So far, there are at least 6 legal cases in which Obama’s Department of Justice has embraced Bush’s positions on civil liberties and executive power:
1. I have already posted on Mohamed v. Jeppesen Dataplan, where Obama’s DOJ sought to use the “state secrets privilege” to block (alleged) victims of rendition and torture from suing the transport company used by the CIA.
2. The Obama DOJ again invoked the state secrets privilege in the case of Al-Haramain v. Obama, this time in order to block a judicial ruling on Bush’s illegal surveillance program.
After this argument was rejected by the court Obama appealed again – this time embracing Cheney / Addington theories of executive power and asserting that no court can challenge the President’s decision to withhold classified documents.
Here is Glenn Greenwald’s exegesis:
In the context in which Obama is now invoking this theory, think about what it means: if, as happened here, the President breaks the law,then he can just label the relevant evidence “classified” and refuse toturn it over to a court which is attempting to rule on the legality of the President’s actions. Once the President decrees that a court isbarred from reviewing the relevant evidence because the President claims it is “classified,” that’s the end of that.
In both of the above cases, Obama adopted the Bush innovation of using the state secrets privilege to throw out entire lawsuits, rather than just sensitive pieces of evidence.
3. In the case of Al-Marri v. Spagone, Obama’s DOJ successfully blocked a Supreme Court ruling on the legality of Bush’s practice of detaining U.S. residents as “enemy combatants” indefinitely without charges or trial.
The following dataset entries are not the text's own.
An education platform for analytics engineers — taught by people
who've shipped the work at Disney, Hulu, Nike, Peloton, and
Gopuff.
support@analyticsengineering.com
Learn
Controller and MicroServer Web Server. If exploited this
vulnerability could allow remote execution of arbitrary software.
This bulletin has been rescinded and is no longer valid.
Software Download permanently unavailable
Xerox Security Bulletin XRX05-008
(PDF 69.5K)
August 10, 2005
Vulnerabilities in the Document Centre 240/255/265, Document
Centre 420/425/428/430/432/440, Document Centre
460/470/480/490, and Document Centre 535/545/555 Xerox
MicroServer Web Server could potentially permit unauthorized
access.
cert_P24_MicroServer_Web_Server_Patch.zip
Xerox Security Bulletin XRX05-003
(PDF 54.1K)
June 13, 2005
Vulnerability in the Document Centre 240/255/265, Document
They blocked the ruling by finally bringing criminal charges against Al-Marri, and then convincing the Supreme Court that the questions regarding the legality of his 6 year detention were thereby rendered moot.
On the positive side, Al-Marri is finally getting his day in court. Here is a video update from Al-Marri’s lawyer.
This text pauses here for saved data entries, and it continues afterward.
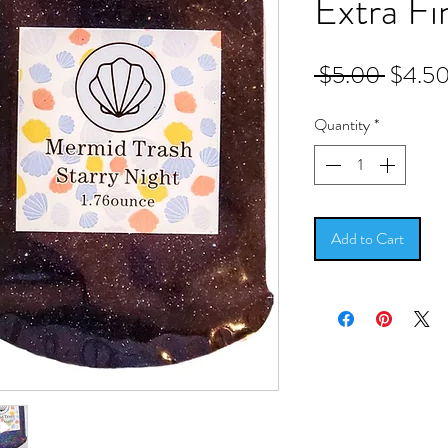
Extra Fi
Regula
 $5.00 
$4.5
Price
Quantity
*
Add to Cart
4. On top of all of this, last month Obama sided with Bush in asserting that “enemy combatants” held at Bagram Airfield in Afghanistan have no rights to challenge their detention in U.S. courts.
This means that Obama’s promise to close Guantanamo becomes almost irrelevant,since detainees can now just be taken to Bagram for indefinite,extralegal detention. About 600 prisoners are now held at Bagram, and it is about to undergo a $60 million expansion. Bagram threatens to become Obama’s Guantanamo.
5. Then there is the email case,where Obama’s DOJ is siding with the former administration in “trying to kill a lawsuit that seeks to recover what could be millions of missing White House e-mails.”
6. And finally the DNA case,where Obama’s DOJ “turned down a request… to disavow a Bush Administration stance on prisoner’s access to DNA evidence in post-conviction proceedings.”